Inner and Outer Light

by D. Eric Bookhardt, GAMBIT WEEKLY

[EXCERPT]

In Mirlitons and Cherry Tomatoes, darkroom perfectionist David Halliday gets playful.

It happened very quickly. Suddenly, before most people had noticed, digital photography seemed to take over. So has the film camera gone the way of the dinosaur? Well, no, not really.

Mirlitons and Cherry Tomatoes

If much of America has gone digital, much of the world is still focused on film, and two current shows about town offer clear evidence why, when certain qualities are desired, black-and-white films and papers are still without peer. True, digital is improving and can do lovely things with color, yet there remains an elusive something about the best black-and-white silver prints that digital can’t match, at least, not yet. Some classic examples of this are on view at The Darkroom — New Orleans Center for the Photographic Arts, a new space for photo printing, complete with rental darkrooms and digital facilities. . .

. . . More classical black-and-white images appear in New Orleans photographer David Halliday’s new work at Bassetti. Halliday is a darkroom perfectionist known for his romantic portraits and fussy baroque still lifes, and here the latter are well represented. But there are also some new landscapes, and curious specimens they are.

Images such as Magnolia Trunk and Archway feature a magnolia and a spindly arched vine, respectively, bounded by a surfeit of flora, an arcadian anarchy rendered in high key tonalities that convey a sense of staring into a dazzling nothingness, a kind of arboreal void, such is their absence of defining formalities. Yet, this surrender to nature’s nihilism also makes for a nice counterpoint to the precious, witty and meticulous still lifes that we expect from this artist, and here he is true to form.

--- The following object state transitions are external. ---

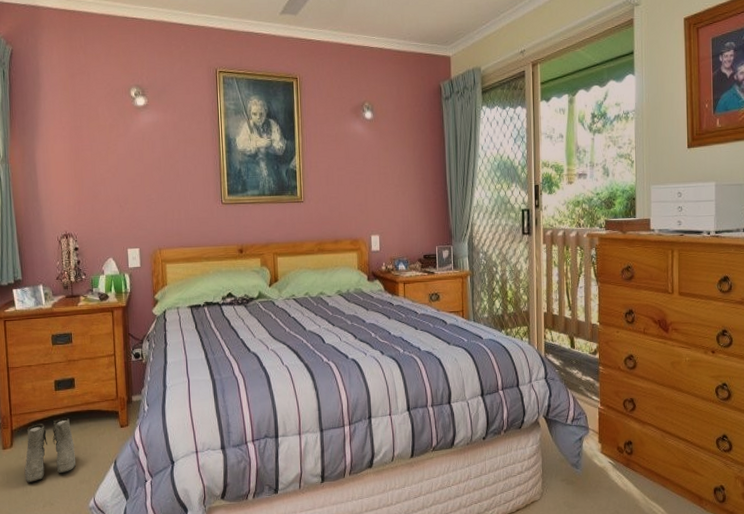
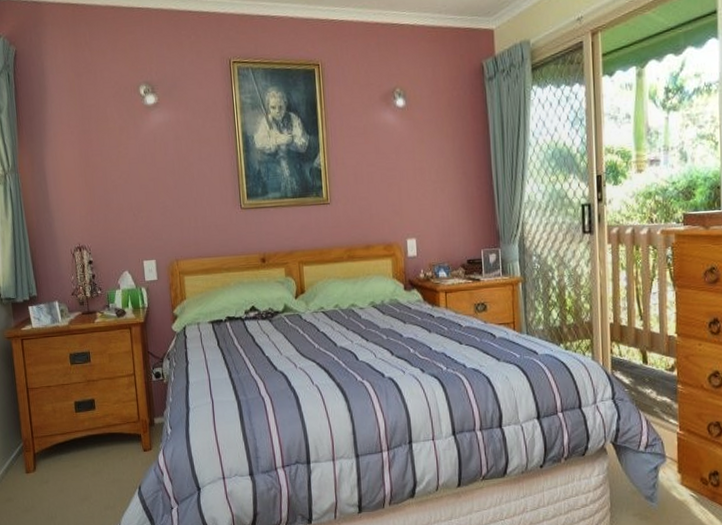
boots: present [24,417,76,483] -> none [48,440,100,508]

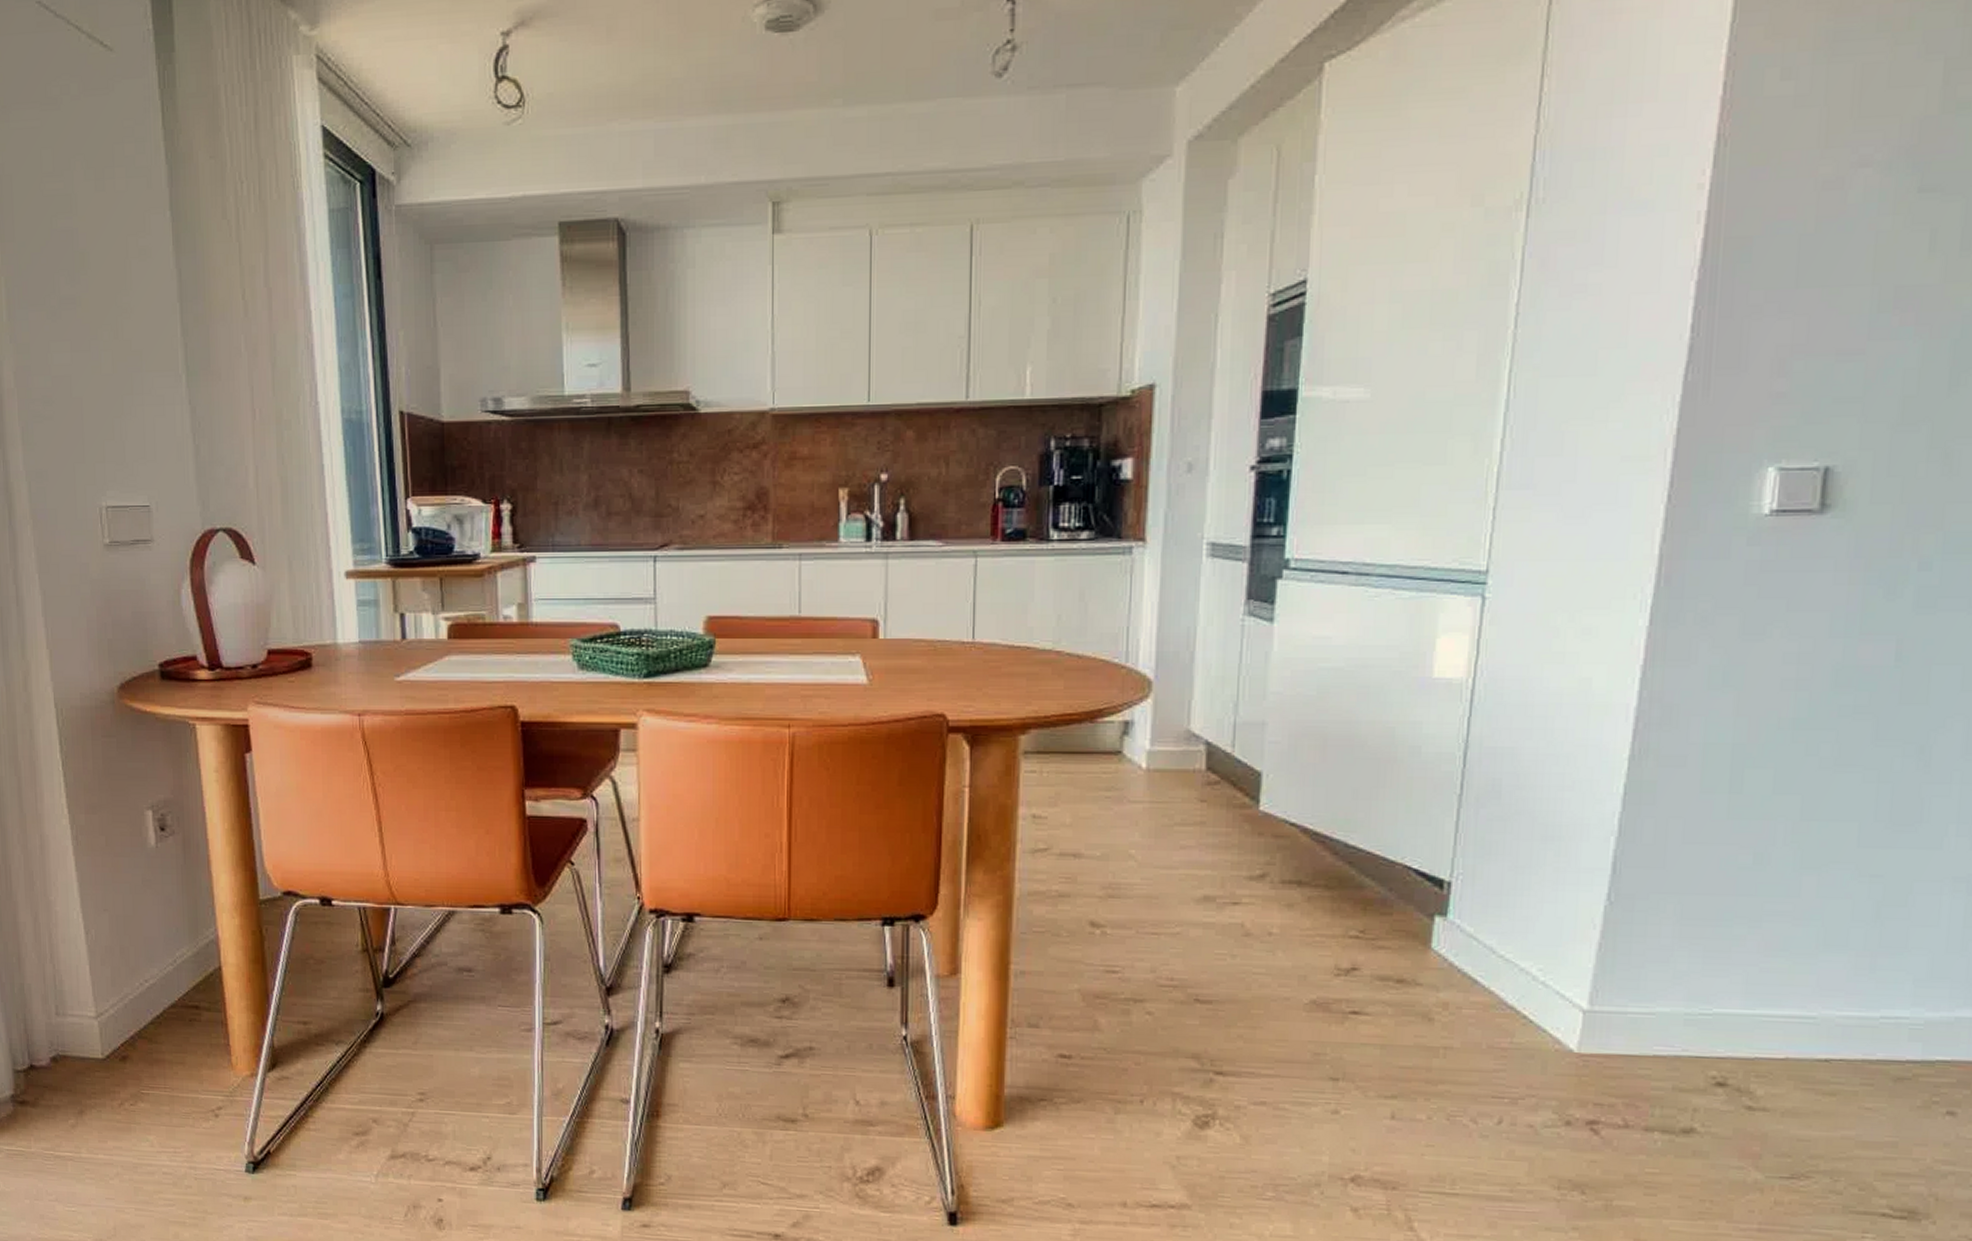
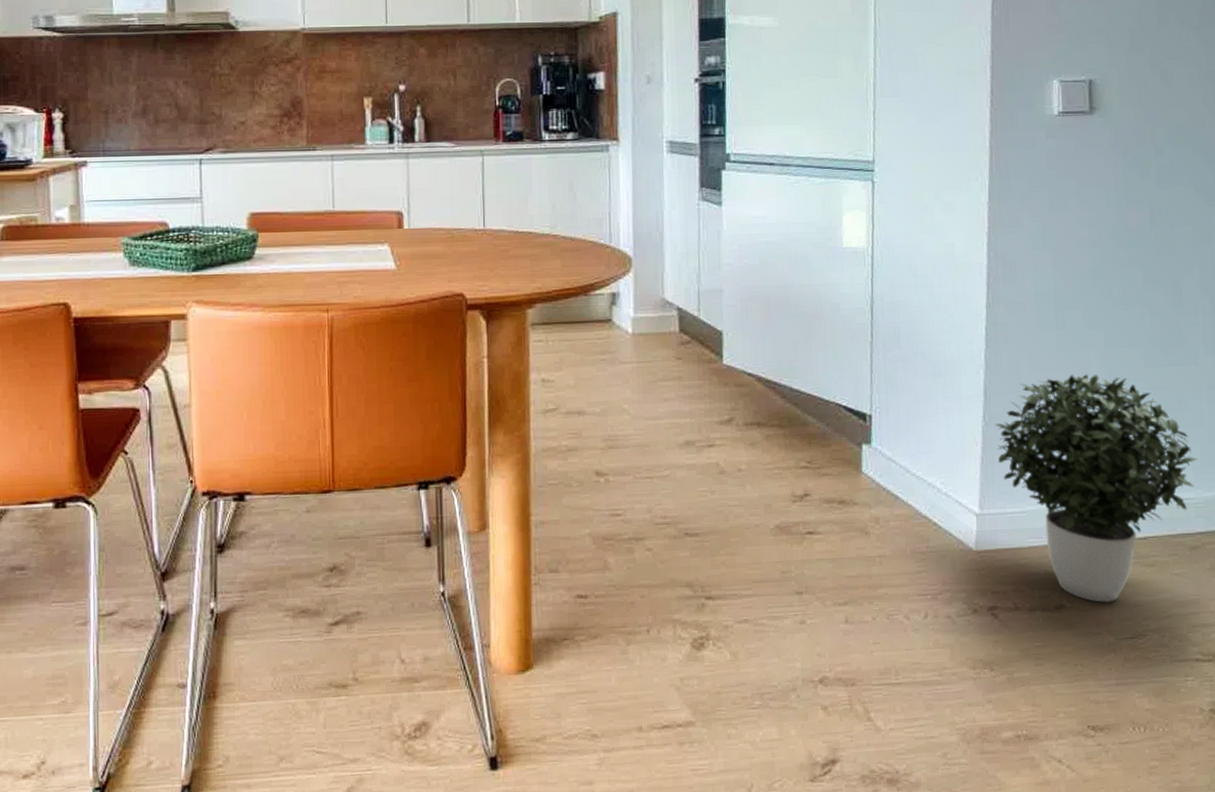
potted plant: none [1622,850,1923,1134] -> present [994,374,1198,604]

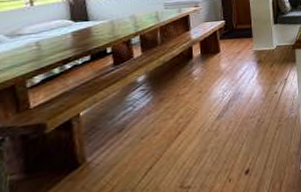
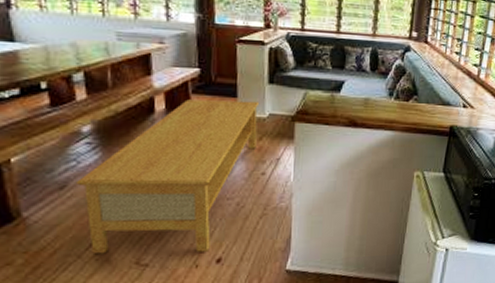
coffee table: none [131,38,269,186] -> present [75,99,260,255]

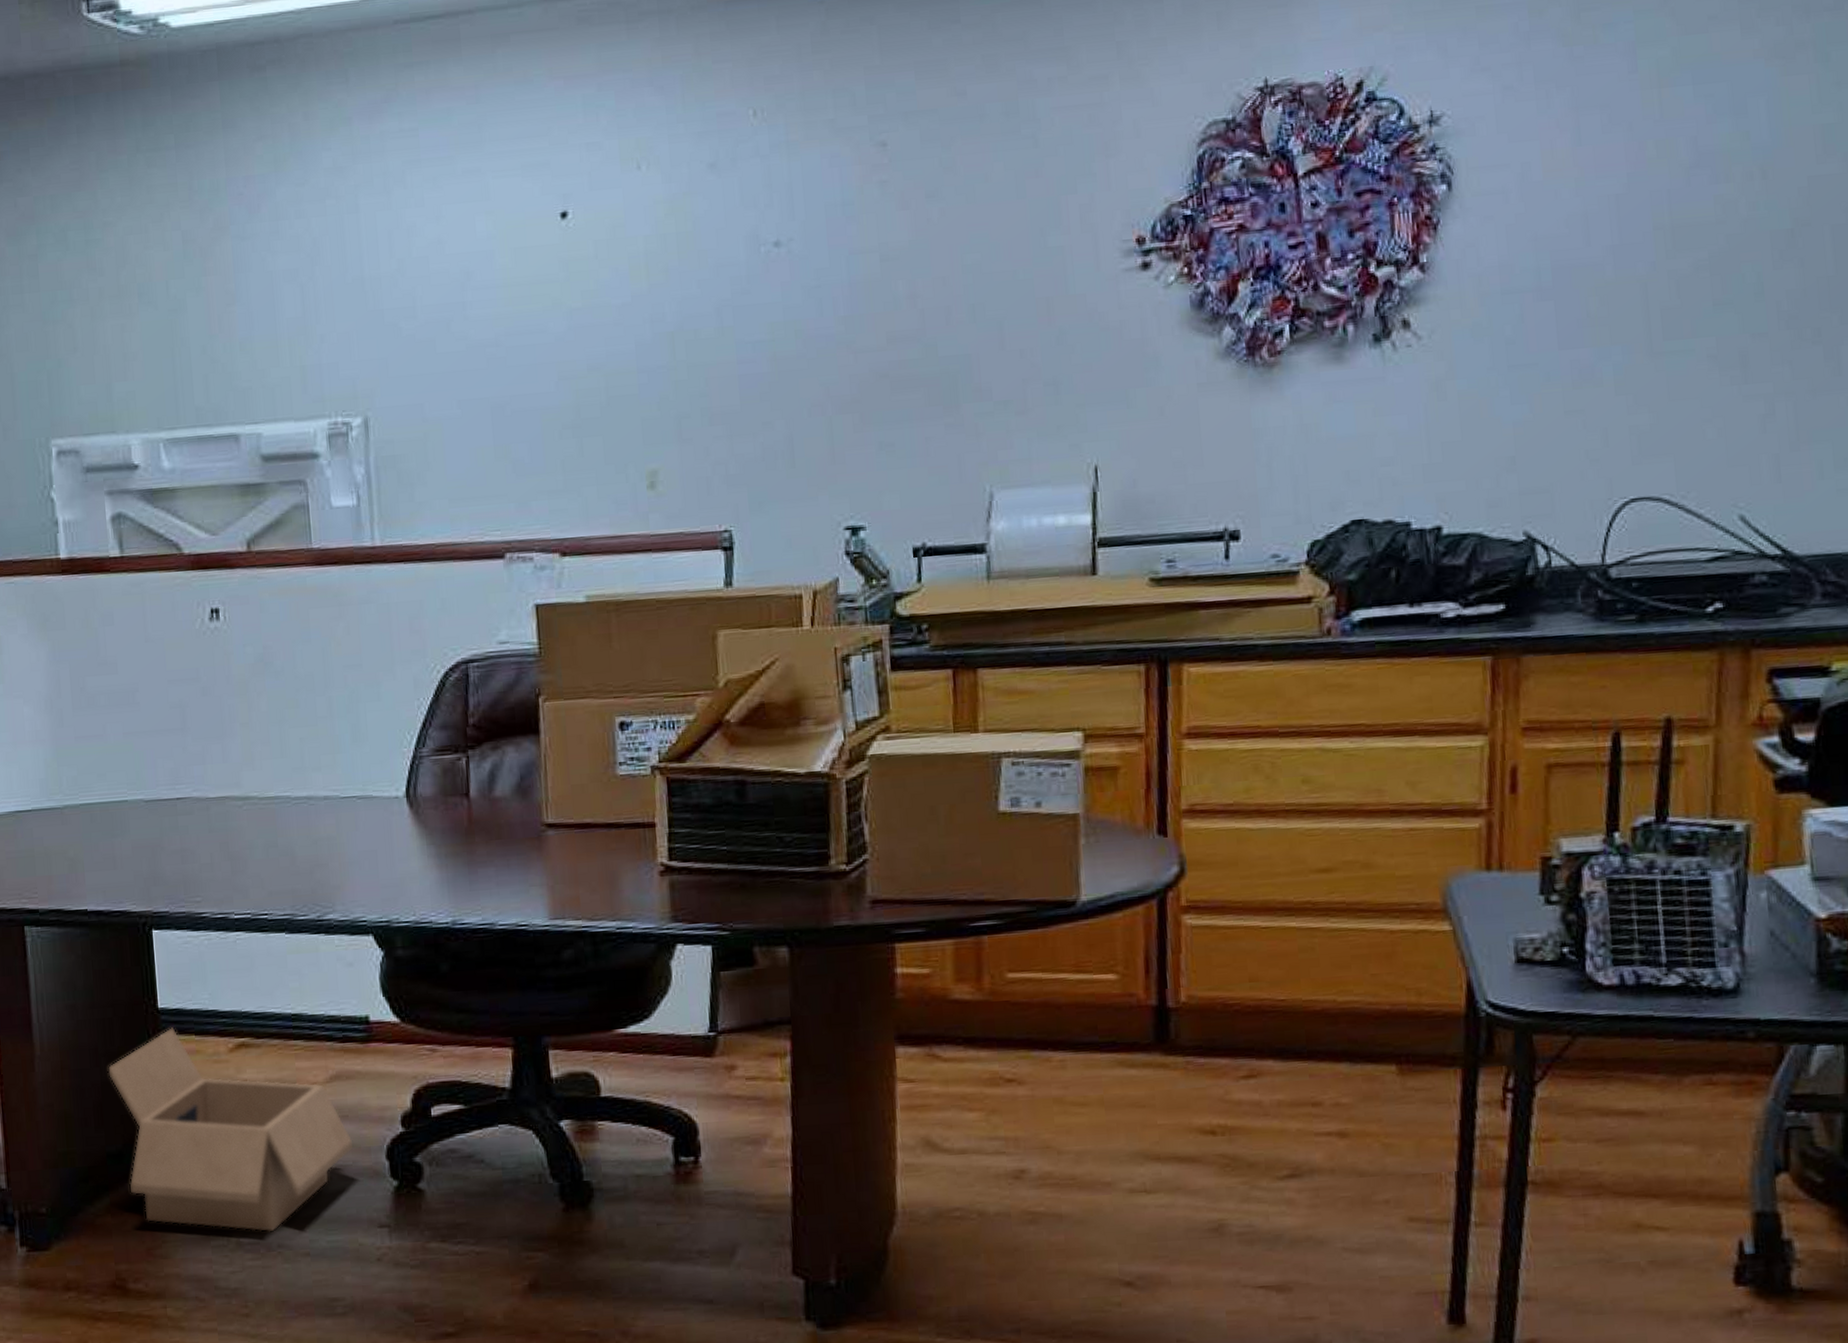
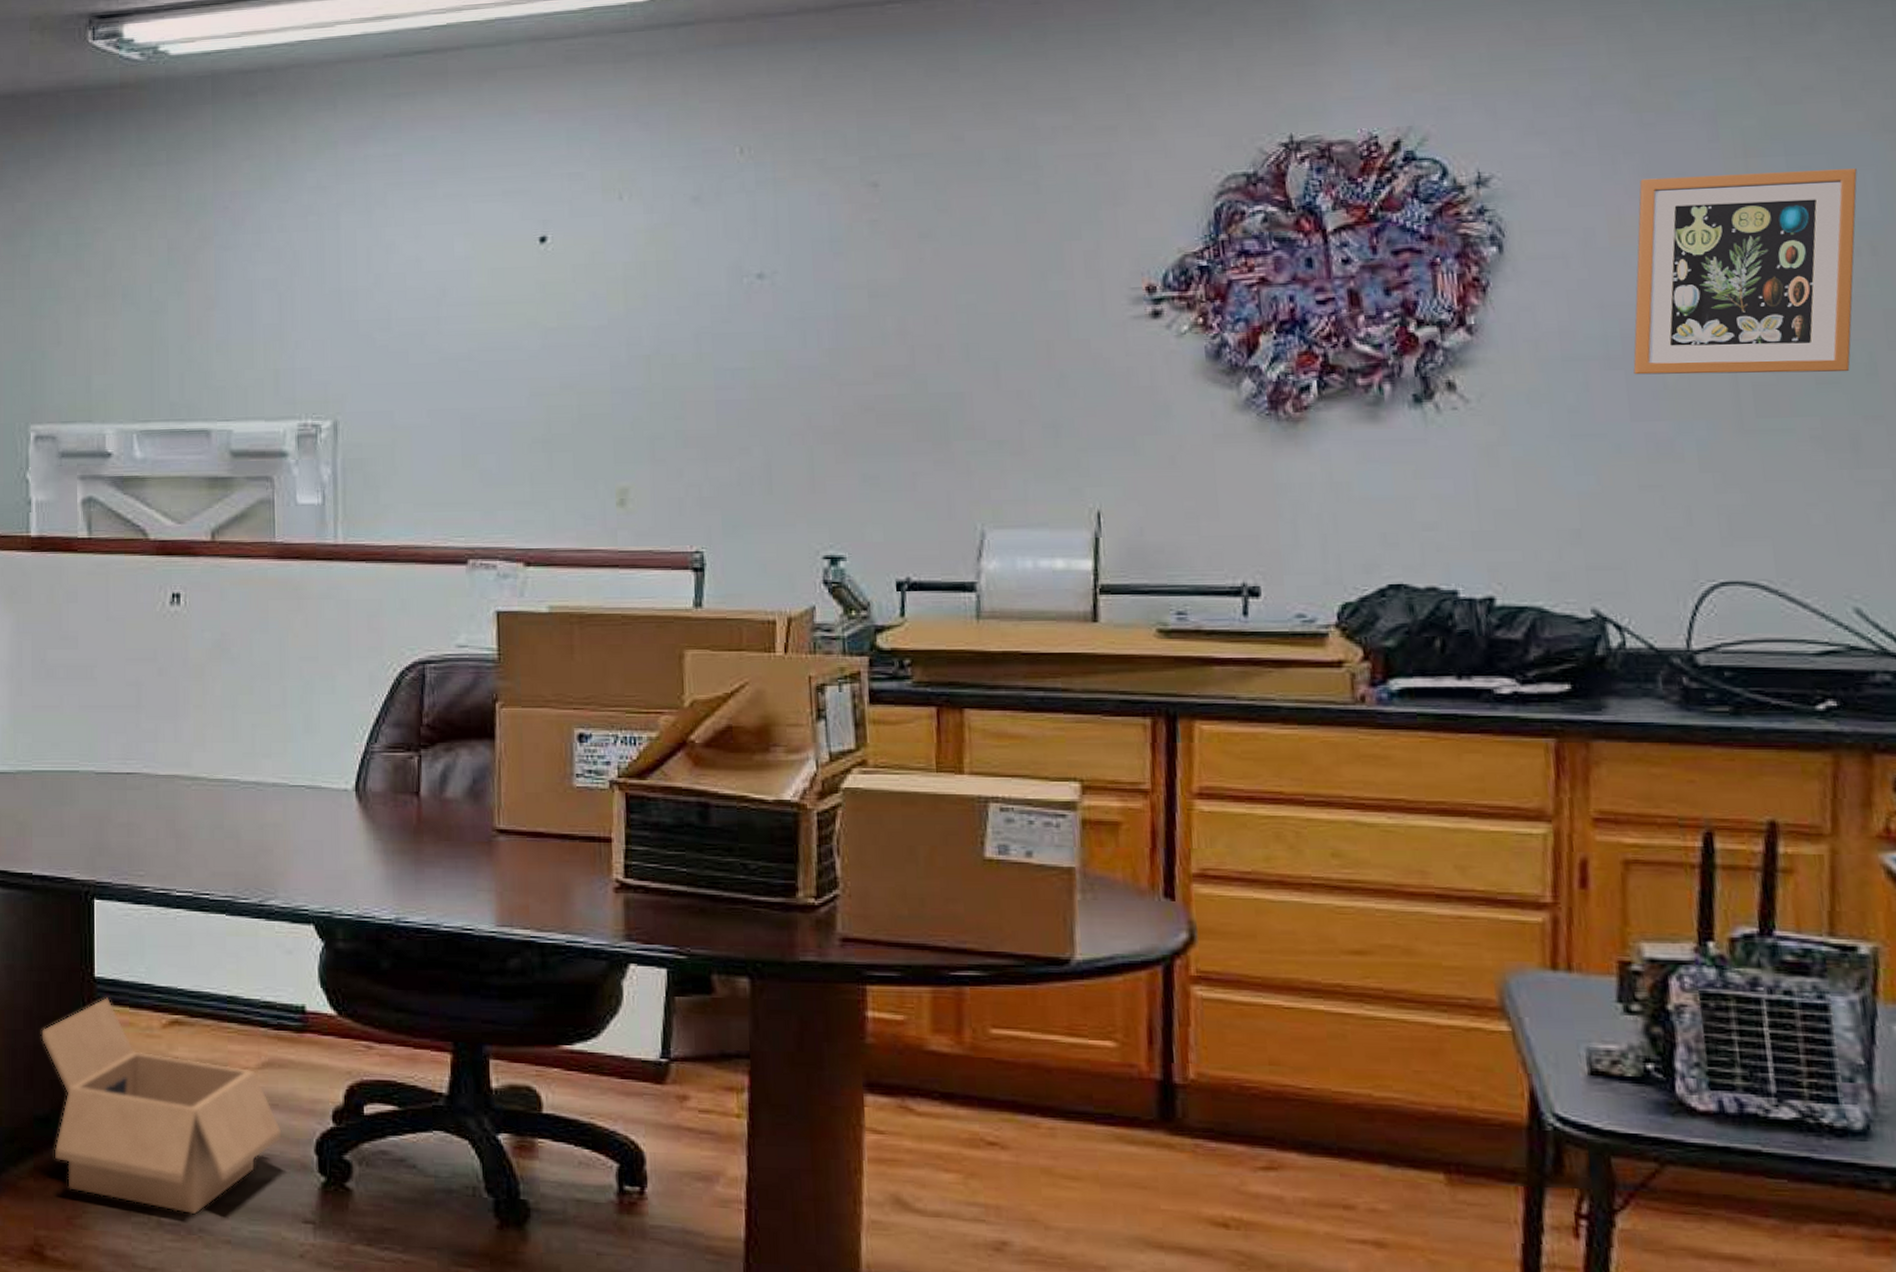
picture frame: none [1561,95,1752,305] -> present [1633,168,1857,375]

Watermelon and Blackberries — some blackberries and a slice of melon on an old glass display pedestal — is a classic Halliday. The Rembrandt lighting and the contrast of the smooth glass and the rough wood beneath it convey a distinct Dutch baroque sensibility, but Halliday gets playful in works such as Mirlitons and Cherry Tomatoes, which looks like it sounds, only here the mirlitons are being attacked by snails. And Cruet and Eye is alchemical, a collection of glass implements and objects, including a glass eye resting on a flask and magnified behind a circular lens, like an early example of medieval surrealism. Halliday’s prints are, as always, splendiferous, but his willingness to experiment suggests that he has no intention of resting on his laurels anytime soon.